» Aim of the task
Extract the data exactly, missing nothing.
═════ Data to use
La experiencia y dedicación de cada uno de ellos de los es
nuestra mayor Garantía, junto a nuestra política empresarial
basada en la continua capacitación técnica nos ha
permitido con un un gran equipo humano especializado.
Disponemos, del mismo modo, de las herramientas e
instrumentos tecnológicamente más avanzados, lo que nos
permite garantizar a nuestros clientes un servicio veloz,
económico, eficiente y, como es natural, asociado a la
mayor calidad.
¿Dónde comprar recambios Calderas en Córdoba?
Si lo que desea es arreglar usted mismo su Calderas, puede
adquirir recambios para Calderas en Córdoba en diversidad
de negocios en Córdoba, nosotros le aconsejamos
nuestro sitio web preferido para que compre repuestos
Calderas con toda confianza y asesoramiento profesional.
══════════
» Output below
La experiencia y dedicación de cada uno de ellos de los es
nuestra mayor Garantía, junto a nuestra política empresarial
basada en la continua capacitación técnica nos ha
permitido con un un gran equipo humano especializado.
Disponemos, del mismo modo, de las herramientas e
instrumentos tecnológicamente más avanzados, lo que nos
permite garantizar a nuestros clientes un servicio veloz,
económico, eficiente y, como es natural, asociado a la
mayor calidad.
¿Dónde comprar recambios Calderas en Córdoba?
Si lo que desea es arreglar usted mismo su Calderas, puede
adquirir recambios para Calderas en Córdoba en diversidad
de negocios en Córdoba, nosotros le aconsejamos
nuestro sitio web preferido para que compre repuestos
Calderas con toda confianza y asesoramiento profesional.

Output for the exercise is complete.